- TRY IT -
From the records below, print exactly the lines starting at the one containing "88,593 | | From 2018-19 Budget Year |" and ending at the one containing "50,000 | | From 2018-19 Budget Year |", ends included, and nothing else.

[INPUT Boundary: Start]

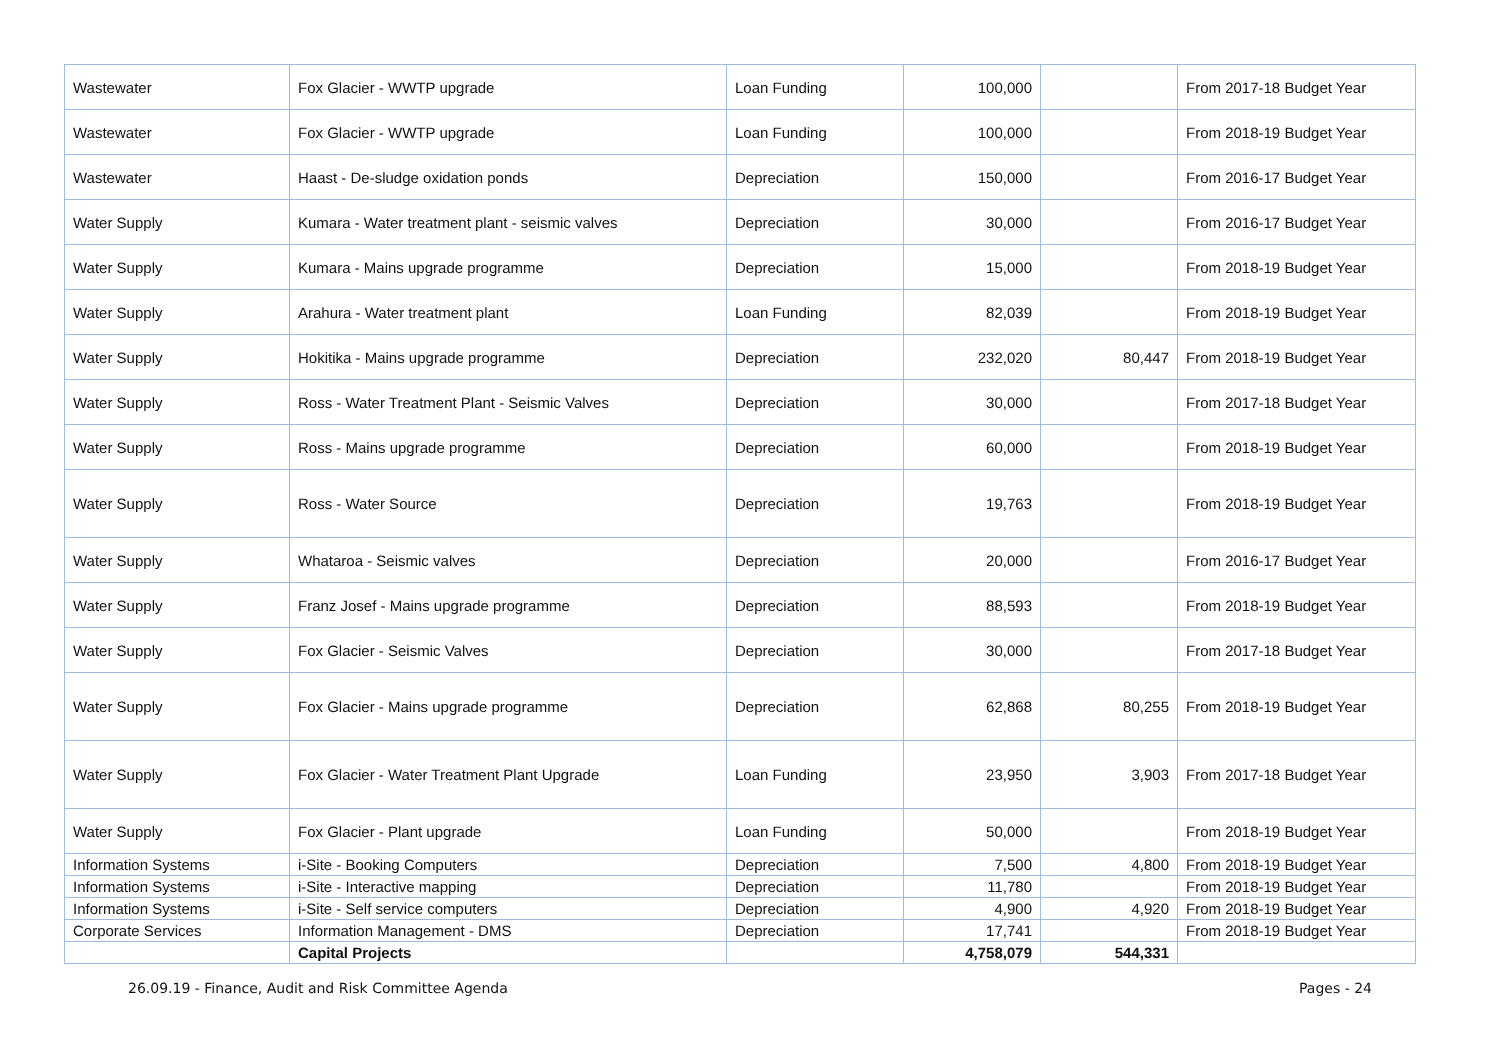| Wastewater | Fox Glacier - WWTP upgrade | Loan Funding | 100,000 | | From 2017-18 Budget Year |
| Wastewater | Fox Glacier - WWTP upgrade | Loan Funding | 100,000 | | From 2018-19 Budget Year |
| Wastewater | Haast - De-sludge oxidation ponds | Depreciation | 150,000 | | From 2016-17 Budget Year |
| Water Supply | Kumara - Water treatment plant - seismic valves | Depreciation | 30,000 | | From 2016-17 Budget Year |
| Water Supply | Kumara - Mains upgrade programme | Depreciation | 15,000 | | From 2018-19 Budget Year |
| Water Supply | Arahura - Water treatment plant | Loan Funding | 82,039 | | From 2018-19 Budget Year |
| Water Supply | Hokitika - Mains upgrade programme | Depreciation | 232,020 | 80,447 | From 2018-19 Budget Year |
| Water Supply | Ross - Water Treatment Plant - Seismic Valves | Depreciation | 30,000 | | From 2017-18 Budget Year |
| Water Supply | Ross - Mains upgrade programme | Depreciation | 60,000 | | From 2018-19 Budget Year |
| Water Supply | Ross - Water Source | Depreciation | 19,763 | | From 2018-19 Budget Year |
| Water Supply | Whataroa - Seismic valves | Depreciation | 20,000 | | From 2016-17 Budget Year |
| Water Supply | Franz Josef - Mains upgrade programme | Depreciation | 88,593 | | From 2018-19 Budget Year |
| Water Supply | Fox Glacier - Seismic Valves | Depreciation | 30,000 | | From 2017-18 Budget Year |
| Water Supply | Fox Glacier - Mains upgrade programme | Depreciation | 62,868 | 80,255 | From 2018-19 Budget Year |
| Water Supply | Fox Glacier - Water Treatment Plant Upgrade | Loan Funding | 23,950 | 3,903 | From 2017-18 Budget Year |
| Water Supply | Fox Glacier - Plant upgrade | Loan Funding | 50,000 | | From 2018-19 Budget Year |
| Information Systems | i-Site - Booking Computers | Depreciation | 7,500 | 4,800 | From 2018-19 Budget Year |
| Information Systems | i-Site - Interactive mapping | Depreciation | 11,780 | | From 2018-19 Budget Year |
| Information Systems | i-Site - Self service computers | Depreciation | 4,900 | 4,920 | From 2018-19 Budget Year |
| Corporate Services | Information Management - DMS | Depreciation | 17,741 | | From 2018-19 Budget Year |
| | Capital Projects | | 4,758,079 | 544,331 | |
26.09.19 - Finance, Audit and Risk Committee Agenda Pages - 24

[INPUT Boundary: End]
[INPUT Boundary: Start]

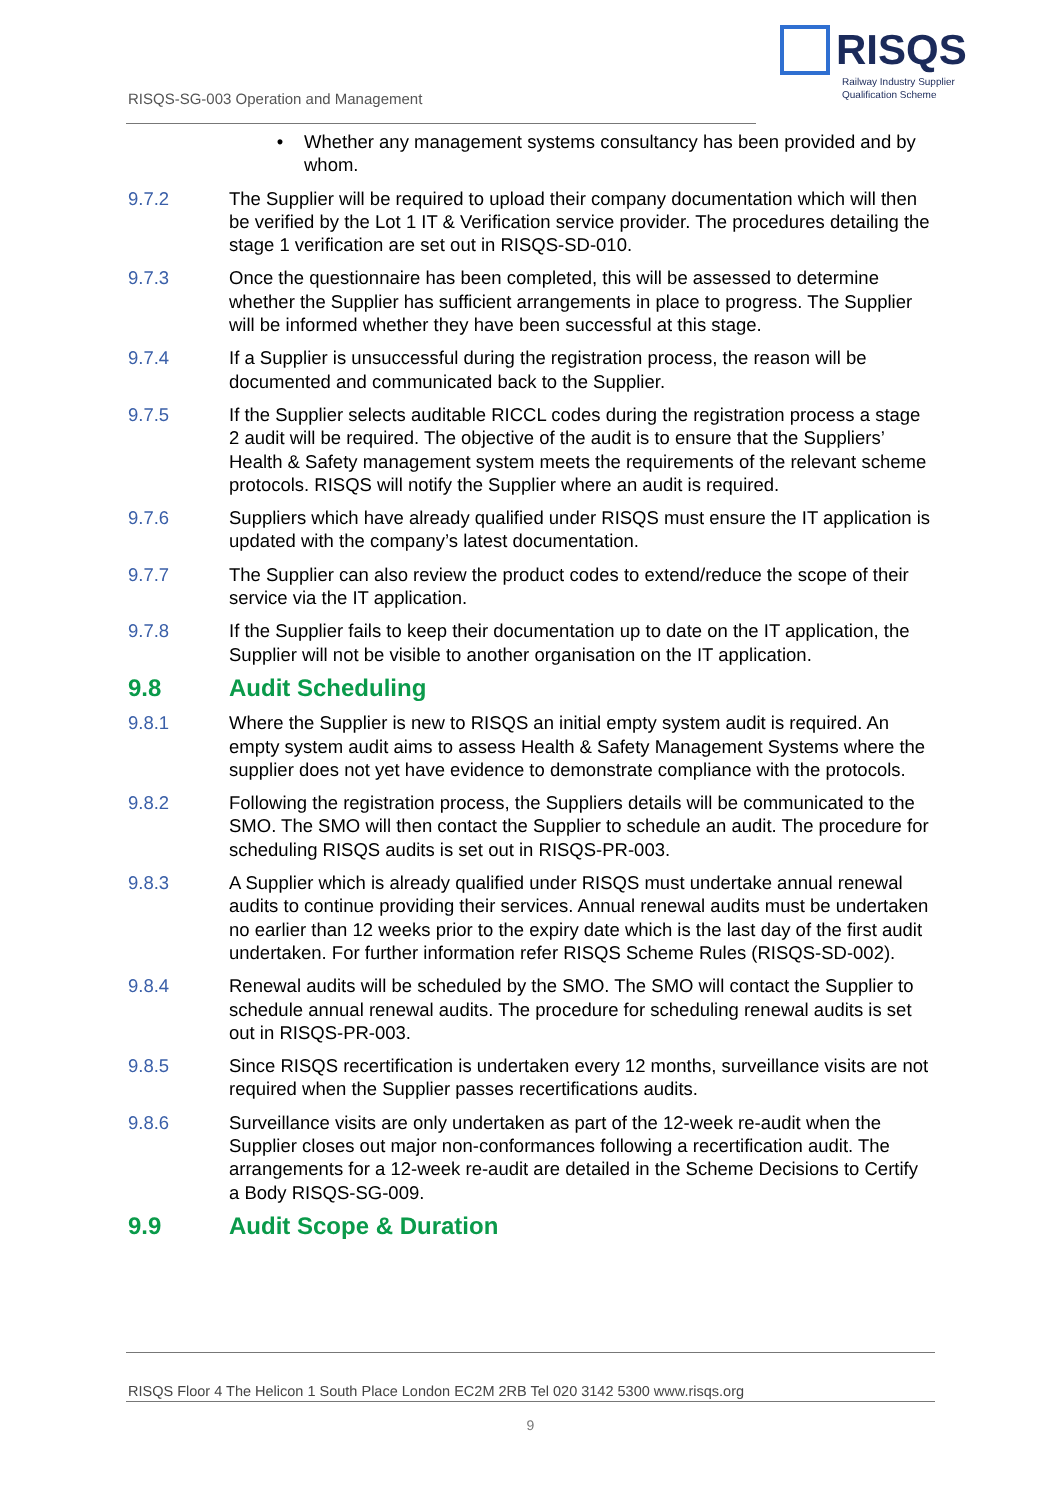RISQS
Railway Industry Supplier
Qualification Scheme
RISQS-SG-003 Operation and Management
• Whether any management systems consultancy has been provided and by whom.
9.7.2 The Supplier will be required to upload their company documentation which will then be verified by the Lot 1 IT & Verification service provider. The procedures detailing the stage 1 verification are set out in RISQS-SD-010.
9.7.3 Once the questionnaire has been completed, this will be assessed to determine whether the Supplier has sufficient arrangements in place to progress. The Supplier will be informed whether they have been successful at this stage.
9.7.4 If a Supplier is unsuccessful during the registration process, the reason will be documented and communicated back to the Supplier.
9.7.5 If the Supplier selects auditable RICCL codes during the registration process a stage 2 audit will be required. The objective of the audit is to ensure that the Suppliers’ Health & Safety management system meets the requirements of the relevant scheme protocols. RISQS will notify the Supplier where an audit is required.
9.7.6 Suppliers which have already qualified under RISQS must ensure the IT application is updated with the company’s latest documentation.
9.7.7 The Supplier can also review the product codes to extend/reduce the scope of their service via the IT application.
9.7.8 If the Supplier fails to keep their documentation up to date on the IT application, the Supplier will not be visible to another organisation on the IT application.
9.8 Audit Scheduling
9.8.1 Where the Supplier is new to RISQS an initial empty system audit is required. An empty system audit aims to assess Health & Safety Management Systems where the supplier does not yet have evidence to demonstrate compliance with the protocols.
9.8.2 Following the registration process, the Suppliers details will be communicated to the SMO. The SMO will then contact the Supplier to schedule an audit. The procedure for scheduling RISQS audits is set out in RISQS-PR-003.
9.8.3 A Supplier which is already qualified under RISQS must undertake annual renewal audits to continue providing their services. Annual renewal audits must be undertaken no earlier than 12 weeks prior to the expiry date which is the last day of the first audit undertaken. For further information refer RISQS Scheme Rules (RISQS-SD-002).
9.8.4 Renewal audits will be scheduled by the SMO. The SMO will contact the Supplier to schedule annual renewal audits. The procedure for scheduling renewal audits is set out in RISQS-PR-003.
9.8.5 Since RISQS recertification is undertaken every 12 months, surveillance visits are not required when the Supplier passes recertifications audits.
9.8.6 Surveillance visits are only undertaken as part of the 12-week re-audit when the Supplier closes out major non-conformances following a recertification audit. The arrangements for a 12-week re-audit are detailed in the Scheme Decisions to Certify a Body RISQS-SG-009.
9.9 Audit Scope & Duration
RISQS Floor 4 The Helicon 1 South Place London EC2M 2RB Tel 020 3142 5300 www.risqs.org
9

[INPUT Boundary: End]

- RESPONSE TO THE EXERCISE -
| Water Supply | Franz Josef - Mains upgrade programme | Depreciation | 88,593 | | From 2018-19 Budget Year |
| Water Supply | Fox Glacier - Seismic Valves | Depreciation | 30,000 | | From 2017-18 Budget Year |
| Water Supply | Fox Glacier - Mains upgrade programme | Depreciation | 62,868 | 80,255 | From 2018-19 Budget Year |
| Water Supply | Fox Glacier - Water Treatment Plant Upgrade | Loan Funding | 23,950 | 3,903 | From 2017-18 Budget Year |
| Water Supply | Fox Glacier - Plant upgrade | Loan Funding | 50,000 | | From 2018-19 Budget Year |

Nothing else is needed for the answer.